→ **What is expected**: Every line of the entries below that carries the string "strong" should be copied.
• • •
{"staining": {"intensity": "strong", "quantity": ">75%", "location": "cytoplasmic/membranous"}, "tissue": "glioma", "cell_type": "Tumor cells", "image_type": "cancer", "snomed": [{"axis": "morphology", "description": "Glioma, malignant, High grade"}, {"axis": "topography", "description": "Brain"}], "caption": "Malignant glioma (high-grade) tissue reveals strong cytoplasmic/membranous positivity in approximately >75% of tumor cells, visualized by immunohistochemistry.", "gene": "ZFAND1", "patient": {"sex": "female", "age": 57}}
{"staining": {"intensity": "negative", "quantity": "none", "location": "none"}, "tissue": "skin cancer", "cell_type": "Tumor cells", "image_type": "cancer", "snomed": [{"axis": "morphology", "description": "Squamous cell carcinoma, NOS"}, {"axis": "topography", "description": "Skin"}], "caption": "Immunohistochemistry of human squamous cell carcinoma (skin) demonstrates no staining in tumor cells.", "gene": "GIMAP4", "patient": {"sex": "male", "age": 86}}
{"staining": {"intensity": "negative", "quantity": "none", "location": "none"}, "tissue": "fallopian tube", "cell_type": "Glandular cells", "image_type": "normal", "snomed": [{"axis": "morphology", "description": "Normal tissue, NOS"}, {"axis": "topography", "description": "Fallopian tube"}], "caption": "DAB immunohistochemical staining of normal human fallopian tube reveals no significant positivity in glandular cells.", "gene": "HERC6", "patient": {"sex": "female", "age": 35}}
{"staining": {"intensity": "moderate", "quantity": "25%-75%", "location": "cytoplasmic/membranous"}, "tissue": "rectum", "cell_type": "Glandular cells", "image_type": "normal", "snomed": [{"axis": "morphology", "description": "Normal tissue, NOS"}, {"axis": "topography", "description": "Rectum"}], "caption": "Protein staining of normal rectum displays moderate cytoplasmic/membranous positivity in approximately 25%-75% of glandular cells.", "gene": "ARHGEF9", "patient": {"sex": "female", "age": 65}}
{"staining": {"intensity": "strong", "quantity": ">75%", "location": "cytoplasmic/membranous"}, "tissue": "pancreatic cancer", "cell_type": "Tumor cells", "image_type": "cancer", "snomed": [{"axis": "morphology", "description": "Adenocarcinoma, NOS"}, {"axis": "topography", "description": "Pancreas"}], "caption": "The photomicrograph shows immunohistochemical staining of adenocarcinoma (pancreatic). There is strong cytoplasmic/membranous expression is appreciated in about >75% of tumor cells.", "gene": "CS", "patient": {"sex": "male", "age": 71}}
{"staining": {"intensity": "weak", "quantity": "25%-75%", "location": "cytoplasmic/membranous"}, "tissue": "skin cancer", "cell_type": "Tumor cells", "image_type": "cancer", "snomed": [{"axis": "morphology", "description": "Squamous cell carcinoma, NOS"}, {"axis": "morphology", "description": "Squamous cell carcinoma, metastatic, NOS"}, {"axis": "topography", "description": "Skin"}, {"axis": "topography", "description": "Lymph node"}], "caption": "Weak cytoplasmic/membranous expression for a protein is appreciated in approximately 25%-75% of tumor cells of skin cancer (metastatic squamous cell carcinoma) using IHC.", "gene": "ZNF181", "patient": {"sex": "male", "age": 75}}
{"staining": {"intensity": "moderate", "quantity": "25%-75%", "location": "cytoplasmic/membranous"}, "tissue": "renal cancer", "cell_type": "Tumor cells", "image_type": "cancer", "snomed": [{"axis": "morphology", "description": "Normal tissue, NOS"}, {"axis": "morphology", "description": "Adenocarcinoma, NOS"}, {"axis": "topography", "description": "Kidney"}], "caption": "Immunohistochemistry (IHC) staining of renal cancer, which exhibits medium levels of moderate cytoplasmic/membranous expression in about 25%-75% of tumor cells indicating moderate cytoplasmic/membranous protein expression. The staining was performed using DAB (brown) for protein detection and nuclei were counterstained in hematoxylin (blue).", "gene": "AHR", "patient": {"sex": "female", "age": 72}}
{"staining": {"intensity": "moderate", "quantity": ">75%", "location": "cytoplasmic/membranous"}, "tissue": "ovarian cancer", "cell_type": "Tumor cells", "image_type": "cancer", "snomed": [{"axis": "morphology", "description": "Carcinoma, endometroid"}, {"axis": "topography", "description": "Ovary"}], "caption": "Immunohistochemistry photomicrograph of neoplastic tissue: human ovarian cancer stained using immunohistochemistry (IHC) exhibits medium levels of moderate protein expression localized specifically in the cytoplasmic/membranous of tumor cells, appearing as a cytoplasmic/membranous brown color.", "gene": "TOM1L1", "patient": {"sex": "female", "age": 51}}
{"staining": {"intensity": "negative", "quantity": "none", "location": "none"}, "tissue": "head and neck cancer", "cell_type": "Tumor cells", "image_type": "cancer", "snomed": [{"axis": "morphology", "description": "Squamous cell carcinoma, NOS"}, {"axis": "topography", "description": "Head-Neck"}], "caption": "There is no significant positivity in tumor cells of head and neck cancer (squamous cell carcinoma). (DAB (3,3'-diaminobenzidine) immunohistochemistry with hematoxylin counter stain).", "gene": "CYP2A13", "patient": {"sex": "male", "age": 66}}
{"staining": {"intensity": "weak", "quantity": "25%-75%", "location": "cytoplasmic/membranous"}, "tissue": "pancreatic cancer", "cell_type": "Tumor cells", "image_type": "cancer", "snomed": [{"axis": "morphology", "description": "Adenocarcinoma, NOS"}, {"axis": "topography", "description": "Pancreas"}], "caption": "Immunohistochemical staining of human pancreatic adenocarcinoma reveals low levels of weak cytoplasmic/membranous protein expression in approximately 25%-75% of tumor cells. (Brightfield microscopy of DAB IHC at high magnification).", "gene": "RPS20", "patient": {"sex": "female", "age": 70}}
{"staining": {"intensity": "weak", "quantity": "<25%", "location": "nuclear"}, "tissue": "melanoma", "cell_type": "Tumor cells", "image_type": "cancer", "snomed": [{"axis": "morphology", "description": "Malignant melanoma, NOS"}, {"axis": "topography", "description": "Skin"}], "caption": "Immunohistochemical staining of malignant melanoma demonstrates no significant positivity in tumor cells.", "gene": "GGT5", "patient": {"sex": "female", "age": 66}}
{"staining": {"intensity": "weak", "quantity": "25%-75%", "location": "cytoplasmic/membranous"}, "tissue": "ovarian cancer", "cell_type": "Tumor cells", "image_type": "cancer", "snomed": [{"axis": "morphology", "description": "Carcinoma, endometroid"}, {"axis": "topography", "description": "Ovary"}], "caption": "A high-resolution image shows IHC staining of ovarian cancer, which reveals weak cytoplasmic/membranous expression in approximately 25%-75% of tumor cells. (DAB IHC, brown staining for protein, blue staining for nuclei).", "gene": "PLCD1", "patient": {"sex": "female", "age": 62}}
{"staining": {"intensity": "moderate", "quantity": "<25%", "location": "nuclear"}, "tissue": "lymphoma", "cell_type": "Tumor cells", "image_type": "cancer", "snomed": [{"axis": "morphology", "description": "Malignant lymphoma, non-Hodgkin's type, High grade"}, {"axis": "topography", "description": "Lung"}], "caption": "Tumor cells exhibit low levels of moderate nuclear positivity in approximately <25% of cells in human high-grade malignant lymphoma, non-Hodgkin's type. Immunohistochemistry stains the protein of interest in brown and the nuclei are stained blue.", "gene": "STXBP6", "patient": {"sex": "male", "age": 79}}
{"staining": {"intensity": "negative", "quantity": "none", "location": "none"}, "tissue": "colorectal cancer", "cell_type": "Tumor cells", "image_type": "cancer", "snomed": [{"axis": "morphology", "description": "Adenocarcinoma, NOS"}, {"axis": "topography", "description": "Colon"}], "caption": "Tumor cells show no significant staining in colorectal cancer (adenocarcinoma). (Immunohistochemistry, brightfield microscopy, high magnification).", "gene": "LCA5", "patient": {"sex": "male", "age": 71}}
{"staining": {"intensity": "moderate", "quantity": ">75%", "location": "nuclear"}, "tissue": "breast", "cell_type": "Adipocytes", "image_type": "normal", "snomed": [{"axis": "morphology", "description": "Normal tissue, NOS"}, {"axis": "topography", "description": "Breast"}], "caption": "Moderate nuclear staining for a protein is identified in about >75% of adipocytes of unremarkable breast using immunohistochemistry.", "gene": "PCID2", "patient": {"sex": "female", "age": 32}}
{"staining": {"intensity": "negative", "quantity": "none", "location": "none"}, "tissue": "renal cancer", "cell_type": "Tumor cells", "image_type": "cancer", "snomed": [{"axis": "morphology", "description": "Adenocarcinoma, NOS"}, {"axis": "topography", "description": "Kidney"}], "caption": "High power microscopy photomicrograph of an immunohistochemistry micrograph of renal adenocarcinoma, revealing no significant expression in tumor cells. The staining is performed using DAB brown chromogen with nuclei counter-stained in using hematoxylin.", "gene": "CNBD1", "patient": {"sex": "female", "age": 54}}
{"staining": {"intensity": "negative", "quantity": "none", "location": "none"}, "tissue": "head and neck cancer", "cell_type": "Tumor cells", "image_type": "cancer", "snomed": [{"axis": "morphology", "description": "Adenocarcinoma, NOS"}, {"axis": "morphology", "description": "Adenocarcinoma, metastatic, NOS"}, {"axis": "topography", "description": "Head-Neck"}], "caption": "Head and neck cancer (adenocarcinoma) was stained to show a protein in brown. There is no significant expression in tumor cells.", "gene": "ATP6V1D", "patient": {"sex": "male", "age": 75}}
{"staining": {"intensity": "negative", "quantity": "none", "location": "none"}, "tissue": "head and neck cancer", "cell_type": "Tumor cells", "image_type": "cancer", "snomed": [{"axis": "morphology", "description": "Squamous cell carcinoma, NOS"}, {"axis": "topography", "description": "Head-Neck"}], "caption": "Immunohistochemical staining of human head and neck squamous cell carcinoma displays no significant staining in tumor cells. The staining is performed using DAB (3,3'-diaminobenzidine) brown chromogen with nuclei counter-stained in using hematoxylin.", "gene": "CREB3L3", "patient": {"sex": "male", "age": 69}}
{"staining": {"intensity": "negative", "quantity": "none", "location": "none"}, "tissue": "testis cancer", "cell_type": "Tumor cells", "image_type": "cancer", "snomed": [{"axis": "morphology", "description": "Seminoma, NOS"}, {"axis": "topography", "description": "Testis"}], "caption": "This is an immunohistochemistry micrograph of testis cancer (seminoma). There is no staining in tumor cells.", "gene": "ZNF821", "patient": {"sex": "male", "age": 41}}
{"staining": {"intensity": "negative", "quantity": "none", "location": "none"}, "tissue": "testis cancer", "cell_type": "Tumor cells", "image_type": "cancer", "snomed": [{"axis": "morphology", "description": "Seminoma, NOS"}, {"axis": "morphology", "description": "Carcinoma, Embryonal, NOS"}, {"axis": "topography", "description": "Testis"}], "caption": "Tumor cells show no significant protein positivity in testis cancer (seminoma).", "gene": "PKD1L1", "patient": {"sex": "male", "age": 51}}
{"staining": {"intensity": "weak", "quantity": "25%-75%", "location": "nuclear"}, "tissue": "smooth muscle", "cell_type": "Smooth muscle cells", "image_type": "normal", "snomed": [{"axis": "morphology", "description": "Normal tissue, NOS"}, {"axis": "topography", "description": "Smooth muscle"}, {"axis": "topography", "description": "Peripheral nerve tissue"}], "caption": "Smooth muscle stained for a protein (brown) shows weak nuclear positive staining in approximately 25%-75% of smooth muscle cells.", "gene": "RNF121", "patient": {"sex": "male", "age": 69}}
• • •
→ **Solution to the problem**:
{"staining": {"intensity": "strong", "quantity": ">75%", "location": "cytoplasmic/membranous"}, "tissue": "glioma", "cell_type": "Tumor cells", "image_type": "cancer", "snomed": [{"axis": "morphology", "description": "Glioma, malignant, High grade"}, {"axis": "topography", "description": "Brain"}], "caption": "Malignant glioma (high-grade) tissue reveals strong cytoplasmic/membranous positivity in approximately >75% of tumor cells, visualized by immunohistochemistry.", "gene": "ZFAND1", "patient": {"sex": "female", "age": 57}}
{"staining": {"intensity": "strong", "quantity": ">75%", "location": "cytoplasmic/membranous"}, "tissue": "pancreatic cancer", "cell_type": "Tumor cells", "image_type": "cancer", "snomed": [{"axis": "morphology", "description": "Adenocarcinoma, NOS"}, {"axis": "topography", "description": "Pancreas"}], "caption": "The photomicrograph shows immunohistochemical staining of adenocarcinoma (pancreatic). There is strong cytoplasmic/membranous expression is appreciated in about >75% of tumor cells.", "gene": "CS", "patient": {"sex": "male", "age": 71}}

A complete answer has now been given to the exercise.